We are now in NC - arriving this morning we were greeted by my extended family as though we were the most dearly loved people of all earth. These are some of the best people I have ever known as they have always been like this toward my wife, son and I.
Lunch, attempt at a nap and dinner with dessert and some memories shared. A beautiful occasion.
It had not occurred to me when I was asked to read the poem and the paragraph from the letter that I would be the only one to read outside of the person giving the eulogy. Out of the myriad of people that my Aunt knew and were ever so close to apparently it was me that she felt a true bond outside her daughters and husband.
I learned today that she kept my book beside her bed where she spent the last eight months of her life and my letters adjacent - often rereading them with utter joy. The weight of the honor I feel and indebtedness to her and her family is immense without being burdensome. We never know how much we truly mean to someone in this life and I am now so touched to know how my letters, phone calls and poetry had lifted her - her daughters even went so far as to say that the letters were a reason she kept going. I only wish she had read the one I was writing when she passed.

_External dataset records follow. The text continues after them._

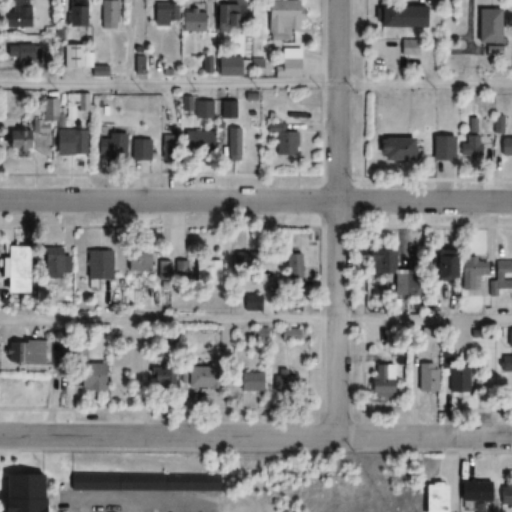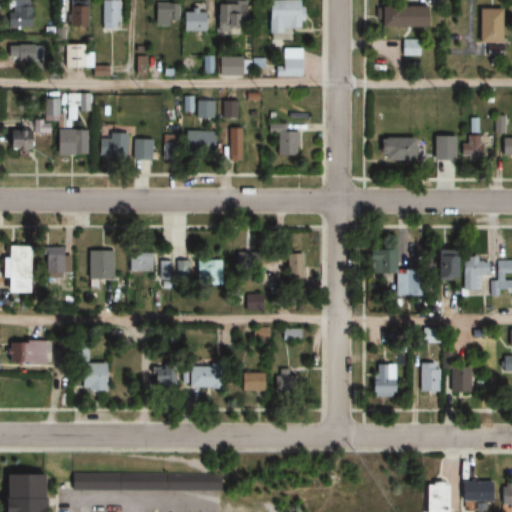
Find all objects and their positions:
building: (16, 13)
building: (75, 14)
building: (108, 14)
building: (161, 15)
building: (227, 15)
building: (399, 17)
building: (191, 20)
building: (280, 20)
building: (487, 27)
building: (408, 48)
building: (16, 53)
building: (71, 55)
building: (287, 62)
building: (233, 66)
road: (256, 83)
building: (74, 104)
building: (229, 109)
building: (26, 137)
building: (68, 141)
building: (281, 141)
building: (197, 142)
building: (232, 143)
building: (109, 146)
building: (470, 146)
building: (505, 147)
building: (165, 148)
building: (393, 148)
building: (441, 148)
building: (138, 149)
road: (256, 200)
road: (335, 218)
building: (11, 262)
building: (244, 262)
building: (137, 263)
building: (441, 264)
building: (51, 265)
building: (97, 265)
building: (292, 265)
building: (389, 270)
building: (170, 271)
building: (205, 272)
building: (469, 276)
building: (502, 278)
road: (255, 320)
building: (508, 338)
building: (28, 353)
building: (505, 364)
building: (87, 377)
building: (197, 377)
building: (159, 378)
building: (425, 378)
building: (379, 379)
building: (456, 380)
building: (246, 381)
building: (281, 381)
road: (255, 436)
building: (469, 492)
building: (19, 493)
building: (502, 496)
building: (429, 497)
road: (139, 501)
road: (133, 506)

though I can no longer dance, I still think every day of the twostep.
That letter along with three more I delivered today among the pile of read/received letters. The total aspect of loss hit me in that moment. If I could ever live so fully and beautifully as she - even half that I would perish a loved and good man.
Today I read my public testament to her - my words of embrace to her loved remaining here without her deepest constant grace. The most beautiful of words can never offer what she simply did in her warmth and friendship.
Forever I will remember her, always as my beloved friend and her love's magnanimity.
for your name is scrawled across my heart, for these memories tethered there for all time.